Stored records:
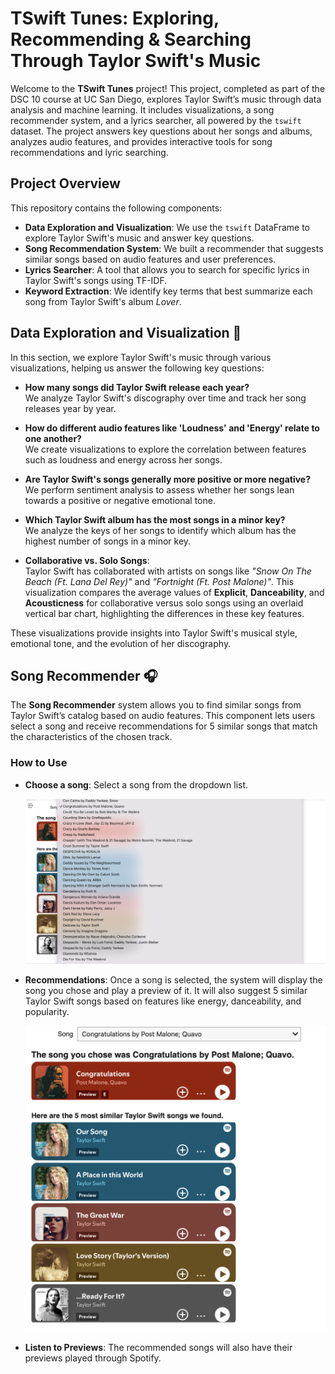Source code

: # TSwift Tunes: Exploring, Recommending & Searching Through Taylor Swift's Music

Welcome to the **TSwift Tunes** project! This project, completed as part of the DSC 10 course at UC San Diego, explores Taylor Swift’s music through data analysis and machine learning. It includes visualizations, a song recommender system, and a lyrics searcher, all powered by the `tswift` dataset. The project answers key questions about her songs and albums, analyzes audio features, and provides interactive tools for song recommendations and lyric searching.

## Project Overview

This repository contains the following components:

- **Data Exploration and Visualization**: We use the `tswift` DataFrame to explore Taylor Swift's music and answer key questions.
- **Song Recommendation System**: We built a recommender that suggests similar songs based on audio features and user preferences.
- **Lyrics Searcher**: A tool that allows you to search for specific lyrics in Taylor Swift's songs using TF-IDF.
- **Keyword Extraction**: We identify key terms that best summarize each song from Taylor Swift's album *Lover*.

## Data Exploration and Visualization 👀

In this section, we explore Taylor Swift's music through various visualizations, helping us answer the following key questions:

- **How many songs did Taylor Swift release each year?**  
  We analyze Taylor Swift's discography over time and track her song releases year by year.

- **How do different audio features like 'Loudness' and 'Energy' relate to one another?**  
  We create visualizations to explore the correlation between features such as loudness and energy across her songs.

- **Are Taylor Swift's songs generally more positive or more negative?**  
  We perform sentiment analysis to assess whether her songs lean towards a positive or negative emotional tone.

- **Which Taylor Swift album has the most songs in a minor key?**  
  We analyze the keys of her songs to identify which album has the highest number of songs in a minor key.

- **Collaborative vs. Solo Songs**:  
  Taylor Swift has collaborated with artists on songs like *"Snow On The Beach (Ft. Lana Del Rey)"* and *"Fortnight (Ft. Post Malone)"*. This visualization compares the average values of **Explicit**, **Danceability**, and **Acousticness** for collaborative versus solo songs using an overlaid vertical bar chart, highlighting the differences in these key features.

These visualizations provide insights into Taylor Swift's musical style, emotional tone, and the evolution of her discography.

## Song Recommender 🎧

The **Song Recommender** system allows you to find similar songs from Taylor Swift’s catalog based on audio features. This component lets users select a song and receive recommendations for 5 similar songs that match the characteristics of the chosen track.


### How to Use
- **Choose a song**: Select a song from the dropdown list.

  ![Alt text](TSwift/data/images/SR1.png)
- **Recommendations**: Once a song is selected, the system will display the song you chose and play a preview of it. It will also suggest 5 similar Taylor Swift songs based on features like energy, danceability, and popularity.

  ![Alt text](TSwift/data/images/SR2.png)
- **Listen to Previews**: The recommended songs will also have their previews played through Spotify.

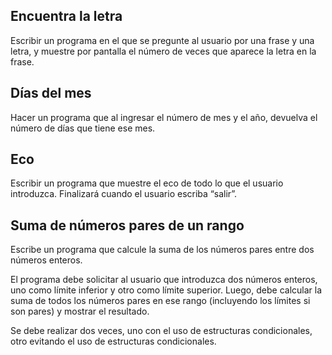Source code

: ## Encuentra la letra
Escribir un programa en el que se pregunte al usuario por una frase y una letra, y muestre por pantalla el número de veces que aparece la letra en la frase.

## Días del mes
Hacer un programa que al ingresar el número de mes y el año, devuelva el número de días que tiene ese mes.

## Eco
Escribir un programa que muestre el eco de todo lo que el usuario introduzca. Finalizará cuando el usuario escriba “salir”.

## Suma de números pares de un rango
Escribe un programa que calcule la suma de los números pares entre dos números enteros.

El programa debe solicitar al usuario que introduzca dos números enteros, uno como límite inferior y otro como límite superior. Luego, debe calcular la suma de todos los números pares en ese rango (incluyendo los límites si son pares) y mostrar el resultado.

Se debe realizar dos veces, uno con el uso de estructuras condicionales, otro evitando el uso de estructuras condicionales.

● About this task: Arrange every line of the entries above as a numbered list, omitting blank lines and the pictures.

● Reply:
1. Source code
2. : # TSwift Tunes: Exploring, Recommending & Searching Through Taylor Swift's Music
3. Welcome to the **TSwift Tunes** project! This project, completed as part of the DSC 10 course at UC San Diego, explores Taylor Swift’s music through data analysis and machine learning. It includes visualizations, a song recommender system, and a lyrics searcher, all powered by the `tswift` dataset. The project answers key questions about her songs and albums, analyzes audio features, and provides interactive tools for song recommendations and lyric searching.
4. ## Project Overview
5. This repository contains the following components:
6. - **Data Exploration and Visualization**: We use the `tswift` DataFrame to explore Taylor Swift's music and answer key questions.
7. - **Song Recommendation System**: We built a recommender that suggests similar songs based on audio features and user preferences.
8. - **Lyrics Searcher**: A tool that allows you to search for specific lyrics in Taylor Swift's songs using TF-IDF.
9. - **Keyword Extraction**: We identify key terms that best summarize each song from Taylor Swift's album *Lover*.
10. ## Data Exploration and Visualization 👀
11. In this section, we explore Taylor Swift's music through various visualizations, helping us answer the following key questions:
12. - **How many songs did Taylor Swift release each year?**  
13.   We analyze Taylor Swift's discography over time and track her song releases year by year.
14. - **How do different audio features like 'Loudness' and 'Energy' relate to one another?**  
15.   We create visualizations to explore the correlation between features such as loudness and energy across her songs.
16. - **Are Taylor Swift's songs generally more positive or more negative?**  
17.   We perform sentiment analysis to assess whether her songs lean towards a positive or negative emotional tone.
18. - **Which Taylor Swift album has the most songs in a minor key?**  
19.   We analyze the keys of her songs to identify which album has the highest number of songs in a minor key.
20. - **Collaborative vs. Solo Songs**:  
21.   Taylor Swift has collaborated with artists on songs like *"Snow On The Beach (Ft. Lana Del Rey)"* and *"Fortnight (Ft. Post Malone)"*. This visualization compares the average values of **Explicit**, **Danceability**, and **Acousticness** for collaborative versus solo songs using an overlaid vertical bar chart, highlighting the differences in these key features.
22. These visualizations provide insights into Taylor Swift's musical style, emotional tone, and the evolution of her discography.
23. ## Song Recommender 🎧
24. The **Song Recommender** system allows you to find similar songs from Taylor Swift’s catalog based on audio features. This component lets users select a song and receive recommendations for 5 similar songs that match the characteristics of the chosen track.
25. ### How to Use
26. - **Choose a song**: Select a song from the dropdown list.
27.   ![Alt text](TSwift/data/images/SR1.png)
28. - **Recommendations**: Once a song is selected, the system will display the song you chose and play a preview of it. It will also suggest 5 similar Taylor Swift songs based on features like energy, danceability, and popularity.
29.   ![Alt text](TSwift/data/images/SR2.png)
30. - **Listen to Previews**: The recommended songs will also have their previews played through Spotify.
31. Source code
32. : ## Encuentra la letra
33. Escribir un programa en el que se pregunte al usuario por una frase y una letra, y muestre por pantalla el número de veces que aparece la letra en la frase.
34. ## Días del mes
35. Hacer un programa que al ingresar el número de mes y el año, devuelva el número de días que tiene ese mes.
36. ## Eco
37. Escribir un programa que muestre el eco de todo lo que el usuario introduzca. Finalizará cuando el usuario escriba “salir”.
38. ## Suma de números pares de un rango
39. Escribe un programa que calcule la suma de los números pares entre dos números enteros.
40. El programa debe solicitar al usuario que introduzca dos números enteros, uno como límite inferior y otro como límite superior. Luego, debe calcular la suma de todos los números pares en ese rango (incluyendo los límites si son pares) y mostrar el resultado.
41. Se debe realizar dos veces, uno con el uso de estructuras condicionales, otro evitando el uso de estructuras condicionales.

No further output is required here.